Las cepas de gonorrea actuales se han vuelto tan resistentes a los antibióticos que solamente reaccionan a uno de ellos.

Los CDC (Centros para el Control de la Prevención de Enfermedades) recomiendan ahora que el antibiótico inyectable Rocephin (ceftriaxona) sea el tratamiento de primera línea para esta enfermedad de transmisión sexual (ETS), en lugar de usar Suprax (cefixima).

El Rocephin se debe usar en combinación con uno de dos antibióticos orales, la azitromicina o la doxiciclina según las nuevas pautas para combatir la gonorrea publicadas en la revista Morbidity and Mortality Weekly Report.

Como las cepas de esta bacteria resistentes a Suprax han aumentado en todo el mundo, ha crecido también la preocupación de que la gonorrea no se pueda tratar.

Y para enfrentar esta amenaza los CDC toman la medida crítica de conservar la última medicina que todavía es efectiva, para usarla en combinación con otros dos antibióticos.

La Neisseria gonorrhoeae, es una bacteria oportunista que se ha vuelto progresivamente más resistente a todos los antibióticos desde la década de los años 30.

Si no se trata, la gonorrea puede traer consecuencias muy graves para la salud reproductiva, que incluyen, entre otras, dolor crónico en la pelvis, un embarazo ectópico potencialmente letal e infertilidad.

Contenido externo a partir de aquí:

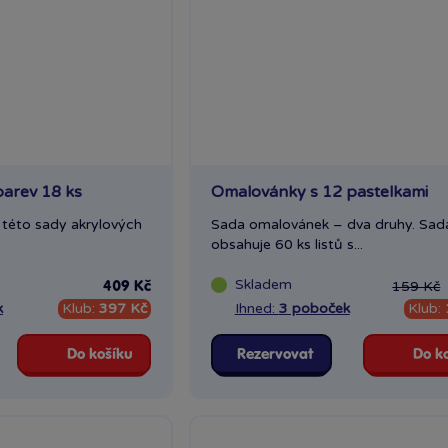
barev 18 ks
Omalovánky s 12 pastelkami
 této sady akrylových
Sada omalovánek – dva druhy. Sad
obsahuje 60 ks listů s...
Skladem
159 Kč
409 Kč
k
Klub:
397 Kč
Ihned:
3 poboček
Klub:
Do košíku
Rezervovat
Do k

Las nuevas recomendaciones también aconsejan que los pacientes se sometan a una prueba para asegurar que la infección se ha erradicado del todo y que la población en general siga prácticas de sexo seguro, como por ejemplo, el uso del condón, para prevenir su transmisión.

Un estudio nuevo utilizando imágenes de resonancia magnética (o MRIs) del cerebro ha demostrado en una forma más rigurosa como ver y medir las diferencias en la inteligencia entre las personas.

La investigación que se publicó en Neuroscience encontró que las conexiones entre las distintas regiones del cerebro es un factor clave que separa lo lento y laborioso de lo rápido y lo perspicaz.

Los investigadores calculan que la fuerza de esas conexiones explica aproximadamente el 10% de la diferencia en la inteligencia entre las personas, haciendo esto más importante que el tamaño del cerebro.